I suggest also asking this over at the physics stack exchange.
posted by klausman at 12:20 AM on June 10, 2019


The connection of the slats to the track may also have something to do with it. if the joint up there allows slightly more "wiggle" in the "open" position than in the "closed" position, it could cause a significant difference at the bottom of the blind.
posted by Rock Steady at 7:45 AM on June 10, 2019


This is neat! I'm going to have to try this the next time I'm in a room with these kind of blinds.

My very naive and inexpert guess is that the interactions with the air while pulling the blinds closed is different depending on their orientation and you're starting out with a significantly larger swing if the slats are roughly perpendicular to that motion. Assuming the pendulum swing of the slats is happening at a lower velocity than the initial motion, and given that many dissipation mechanisms scale more quickly than linear with velocity, that initial size of the swing wins.

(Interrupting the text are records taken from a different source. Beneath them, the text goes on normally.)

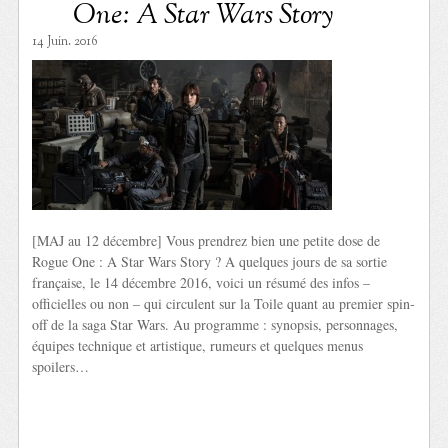
One: A Star Wars Story
14 Juin. 2016
[MAJ au 12 décembre] Vous prendrez bien une petite dose de
Rogue One : A Star Wars Story ? A quelques jours de sa sortie
française, le 14 décembre 2016, voici un résumé des infos –
officielles ou non – qui circulent sur la Toile quant au premier spin-
off de la saga Star Wars. Au programme : synopsis, personnages,
équipes technique et artistique, rumeurs et quelques menus
spoilers…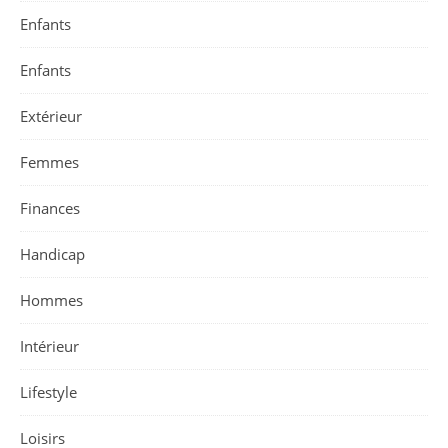
Enfants
Enfants
Extérieur
Femmes
Finances
Handicap
Hommes
Intérieur
Lifestyle
Loisirs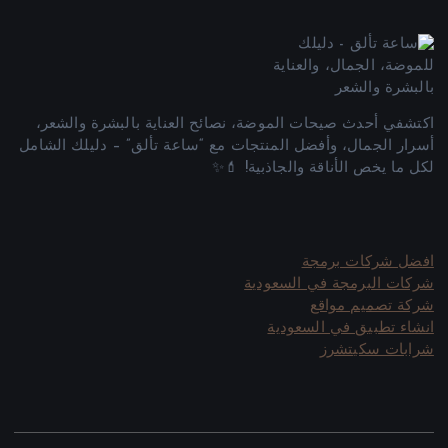
اكتشفي أحدث صيحات الموضة، نصائح العناية بالبشرة والشعر،
أسرار الجمال، وأفضل المنتجات مع “ساعة تألق” – دليلك الشامل
لكل ما يخص الأناقة والجاذبية! 💄✨
افضل شركات برمجة
شركات البرمجة في السعودية
شركة تصميم مواقع
انشاء تطبيق في السعودية
شرابات سكيتشرز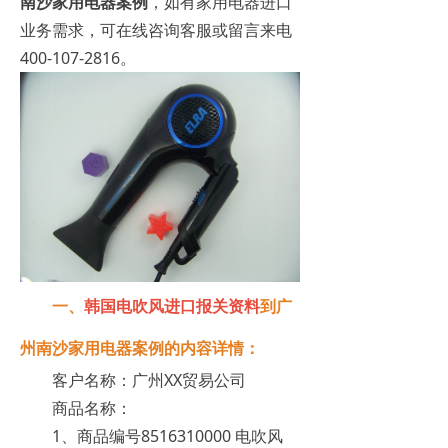
南沙家用电器案例
，如有家用电器进口
业务需求，可在线咨询客服或留言来电
400-107-2816。
一、
韩国电吹风进口报关资料
到广
州南沙家用电器案例的内容详情：
客户名称：广州XX贸易公司
商品名称：
1、商品编号8516310000 电吹风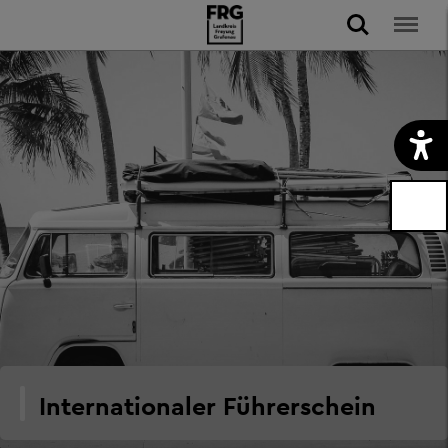
Internationaler Führerschein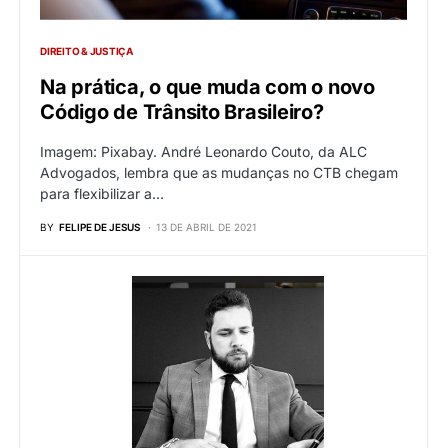
DIREITO & JUSTIÇA
Na prática, o que muda com o novo
Código de Trânsito Brasileiro?
Imagem: Pixabay. André Leonardo Couto, da ALC
Advogados, lembra que as mudanças no CTB chegam
para flexibilizar a…
BY
FELIPE DE JESUS
13 DE ABRIL DE 2021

It sounds like this could be a fun experiment. The questions I'd ask are: (1) is the initial displacement different in the two cases? A video and a ruler might be helpful here. (2) If you take completely stopped blinds in both conditions and displace several of them by exactly the same amount by hand, do you get the same result? (2) If it's possible to temporarily remove a few slats, does an isolated one behave the same if it never touches its neighbors? Perhaps you could just tie some of them up and out of the way.

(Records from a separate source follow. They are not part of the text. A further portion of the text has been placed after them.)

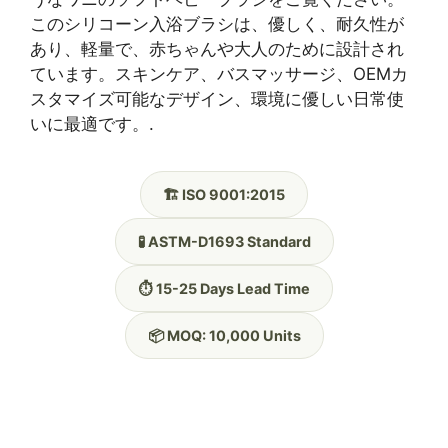
このシリコーン入浴ブラシは、優しく、耐久性が
あり、軽量で、赤ちゃんや大人のために設計され
ています。スキンケア、バスマッサージ、OEMカ
スタマイズ可能なデザイン、環境に優しい日常使
いに最適です。.
🏗️ ISO 9001:2015
🧪 ASTM-D1693 Standard
⏱️ 15-25 Days Lead Time
📦 MOQ: 10,000 Units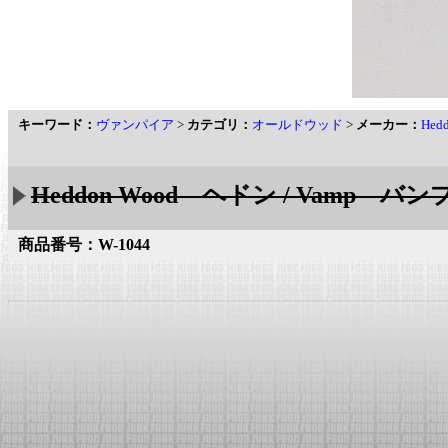
キーワード：
ヴァンパイア
>
カテゴリ：
オールドウッド
>
メーカー：
Hed
Heddon Wood ヘドン / Vamp バンプ
商品番号：W-1044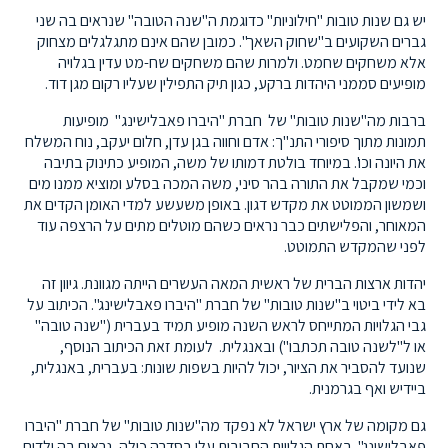
יש גם שנות טובות "חילוניות" כדוגמת ה"שנה הטובה" שנראים בה שני
גברים השקועים ב"שחוק השאך". כמובן שהם אינם מתגלגלים מצחוק
אלא משחקים שחמט. ולמרות שהם משחקים שח-מט עדין בגלויה
מופיעים סממני היהדות ברקע, כגון תיק התפילין שעליו רקום מגן דוד.
ברבות מה"שנות טובות" של חברת "היברו פאבלישינג" מופיעות
תמונות מתוך סיפורי התנ"ך: אדם וחווה בגן עדן, חלום יעקב, נוח המשלח
את היונה וכו'. במיוחד בולטת דמותו של משה, המופיע כתינוק בתיבה
וכמי שמקבל את התורה בהר סיני, משה המכה בסלע ומוציא ממנו מים
ושמשון הממוטט את מקדש דגון. באופן משעשע למדי האומן הקדים את
המאוחר, והפלישתים כבר נראים כשהם מוטלים מתים על הרצפה עוד
לפני שהמקדש התמוטט.
יהדות ארצות הברית של ראשית המאה העשרים הייתה מגוונת. גיוון זה
בא לידי ביטוי ב"שנות טובות" של חברת "היברו פאבלישינג". הכיתוב על
גבי הגלויות המתייחס לראש השנה מופיע תמיד בעברית ("שנה טובה"
או ל"לשנה טובה תכתבו") ובאנגלית. לעומת זאת הכיתוב הנוסף,
שנועד להסביר את הציור, יכול להיות בשפות שונות: בעברית, באנגלית,
ביידיש ואף בגרמנית.
גם מקומה של ארץ ישראל לא נפקד מה"שנות טובות" של חברת "היברו
פאבלישינג". באחת הגלויות החביבות עלי בסדרה כולה, נראים בה ילדים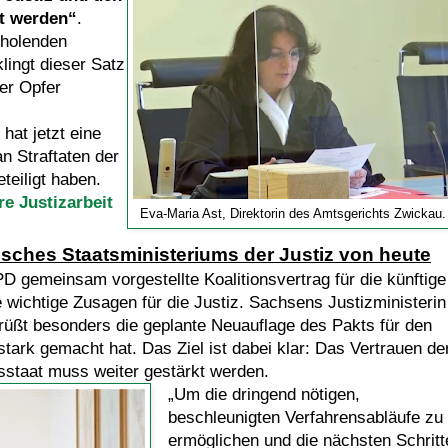
kt werden“
.
rholenden
lingt dieser Satz
er Opfer
hat jetzt eine
an Straftaten der
teiligt haben.
e Justizarbeit
Eva-Maria Ast, Direktorin des Amtsgerichts Zwickau.
sches Staatsministeriums der Justiz von heute
gemeinsam vorgestellte Koalitionsvertrag für die künftige
 wichtige Zusagen für die Justiz. Sachsens Justizministerin
rüßt besonders die geplante Neuauflage des Pakts für den
stark gemacht hat. Das Ziel ist dabei klar: Das Vertrauen de
tsstaat muss weiter gestärkt werden.
„Um die dringend nötigen,
beschleunigten Verfahrensabläufe zu
ermöglichen und die nächsten Schritt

If you're rotating the slats while closing them, there could be complicated momentum transfer. After they've been *rotated,* though, it sure seems like interactions with air and contact between slats are the only significant differences. Unless the pivot mechanism is complicated, e.g., if each slat was fixed to an axle that allowed free rotation in only one plane that depends on the orientation of the slat. That's not impossible, but I'd think it would go the other way, if you're putting a pin through a planar thing.
posted by eotvos at 10:47 AM on June 10, 2019


When you pull the blinds closed, you've added motion to the left (say) by putting force on the tops, and the bottoms catch up. In the absence of air resistance the whole thing would move at once, but as it is you get drag at the lower tips. If the slats were perfectly rigid, they'd sway like a mathematical pendulum, but actually they're flexing as they move. It's easy to bend the strip along the thin direction, but it doesn't curve sideways (i.e. holding a strip flat in front of you, it can curl toward you but not arc left or right.) So there's a different behavior; if you've got the stiff axis turned parallel to your closing force (blinds closed) that's just a pendulum frequency, but if the blinds are open, the springiness of each blind acts like a tiny restoring force as they swing.